BMC Genomics 2009, 10:219  doi:10.1186/1471-2164-10-219

Published: 12 May 2009

Abstract

Background

New methods are needed for genomic-scale analysis of emerging model organisms that exemplify important biological questions but lack fully sequenced genomes. For example, there is an urgent need to understand the potential for corals to adapt to climate change, but few molecular resources are available for studying these processes in reef-building corals. To facilitate genomics studies in corals and other non-model systems, we describe methods for transcriptome sequencing using 454, as well as strategies for assembling a useful catalog of genes from the output. We have applied these methods to sequence the transcriptome of planulae larvae from the coral Acropora millepora.

Results

More than 600,000 reads produced in a single 454 sequencing run were assembled into ~40,000 contigs with five-fold average sequencing coverage. Based on sequence similarity with known proteins, these analyses identified ~11,000 different genes expressed in a range of conditions including thermal stress and settlement induction. Assembled sequences were annotated with gene names, conserved domains, and Gene Ontology terms. Targeted searches using these annotations identified the majority of genes associated with essential metabolic pathways and conserved signaling pathways, as well as novel candidate genes for stress-related processes. Comparisons with the genome of the anemone Nematostella vectensis revealed ~8,500 pairs of orthologs and ~100 candidate coral-specific genes. More than 30,000 SNPs were detected in the coral sequences, and a subset of these validated by re-sequencing.

Conclusion

The methods described here for deep sequencing of the transcriptome should be widely applicable to generate catalogs of genes and genetic markers in emerging model organisms.
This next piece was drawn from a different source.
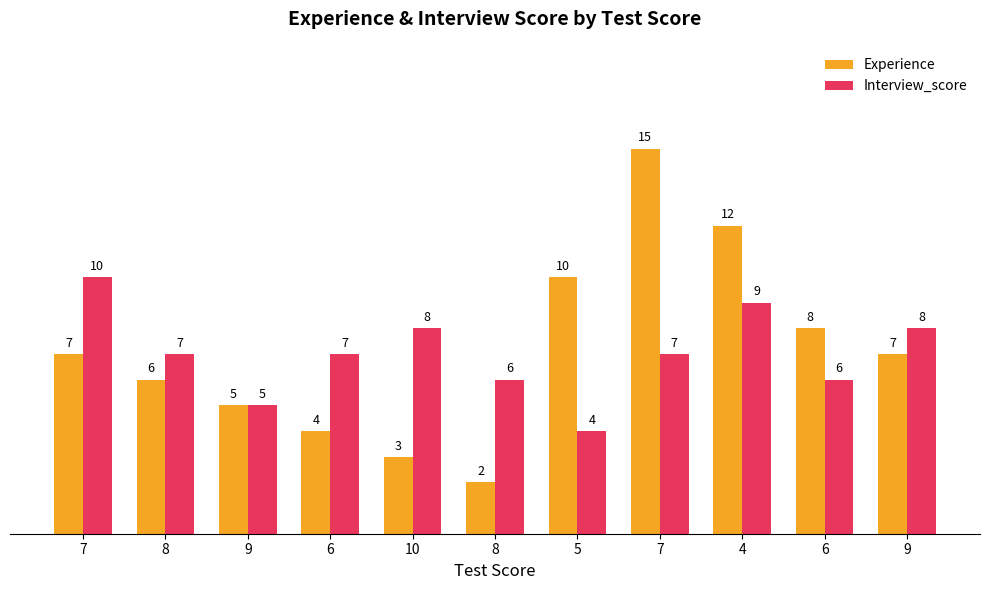

What are all the series names shown in the legend?

Experience, Interview_score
Our data provide the most comprehensive sequence resource currently available for reef-building corals, and include an extensive collection of potential genetic markers for association and population connectivity studies. The characterization of the larval transcriptome for this widely-studied coral will enable research into the biological processes underlying stress responses in corals and evolutionary adaptation to global climate change.